◆ Required work
Output exactly, with nothing added, the entries from the first line through the line with "left hip: (1205, 617)".

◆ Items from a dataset

>>>>

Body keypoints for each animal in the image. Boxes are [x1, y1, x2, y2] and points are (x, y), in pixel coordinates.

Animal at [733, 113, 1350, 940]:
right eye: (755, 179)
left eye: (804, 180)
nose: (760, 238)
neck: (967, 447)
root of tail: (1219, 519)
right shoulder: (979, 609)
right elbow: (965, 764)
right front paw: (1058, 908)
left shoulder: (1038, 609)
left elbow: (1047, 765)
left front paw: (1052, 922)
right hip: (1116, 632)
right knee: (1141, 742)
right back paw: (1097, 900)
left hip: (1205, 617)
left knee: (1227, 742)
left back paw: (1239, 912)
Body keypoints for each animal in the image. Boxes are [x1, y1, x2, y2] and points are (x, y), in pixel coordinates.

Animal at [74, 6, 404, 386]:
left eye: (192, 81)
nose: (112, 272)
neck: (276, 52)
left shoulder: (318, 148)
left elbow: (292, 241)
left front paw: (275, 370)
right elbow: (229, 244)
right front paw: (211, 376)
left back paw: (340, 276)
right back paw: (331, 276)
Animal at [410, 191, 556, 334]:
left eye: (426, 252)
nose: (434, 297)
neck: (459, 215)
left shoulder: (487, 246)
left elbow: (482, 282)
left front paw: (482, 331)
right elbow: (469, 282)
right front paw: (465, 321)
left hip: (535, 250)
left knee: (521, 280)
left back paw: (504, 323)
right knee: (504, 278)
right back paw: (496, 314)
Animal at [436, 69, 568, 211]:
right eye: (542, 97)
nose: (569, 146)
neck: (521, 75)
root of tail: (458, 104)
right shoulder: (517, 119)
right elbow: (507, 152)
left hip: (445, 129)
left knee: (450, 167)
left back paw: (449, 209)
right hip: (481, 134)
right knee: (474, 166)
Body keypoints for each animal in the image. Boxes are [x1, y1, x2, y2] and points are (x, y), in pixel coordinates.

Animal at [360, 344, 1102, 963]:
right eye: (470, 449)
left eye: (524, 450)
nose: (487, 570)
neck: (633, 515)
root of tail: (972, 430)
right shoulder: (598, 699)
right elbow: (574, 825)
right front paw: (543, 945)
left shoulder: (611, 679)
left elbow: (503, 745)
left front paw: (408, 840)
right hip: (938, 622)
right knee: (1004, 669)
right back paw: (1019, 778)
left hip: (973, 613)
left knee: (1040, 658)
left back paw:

<<<<

◆ Answer for the task
Body keypoints for each animal in the image. Boxes are [x1, y1, x2, y2] and points are (x, y), in pixel coordinates.

Animal at [733, 113, 1350, 940]:
right eye: (755, 179)
left eye: (804, 180)
nose: (760, 238)
neck: (967, 447)
root of tail: (1219, 519)
right shoulder: (979, 609)
right elbow: (965, 764)
right front paw: (1058, 908)
left shoulder: (1038, 609)
left elbow: (1047, 765)
left front paw: (1052, 922)
right hip: (1116, 632)
right knee: (1141, 742)
right back paw: (1097, 900)
left hip: (1205, 617)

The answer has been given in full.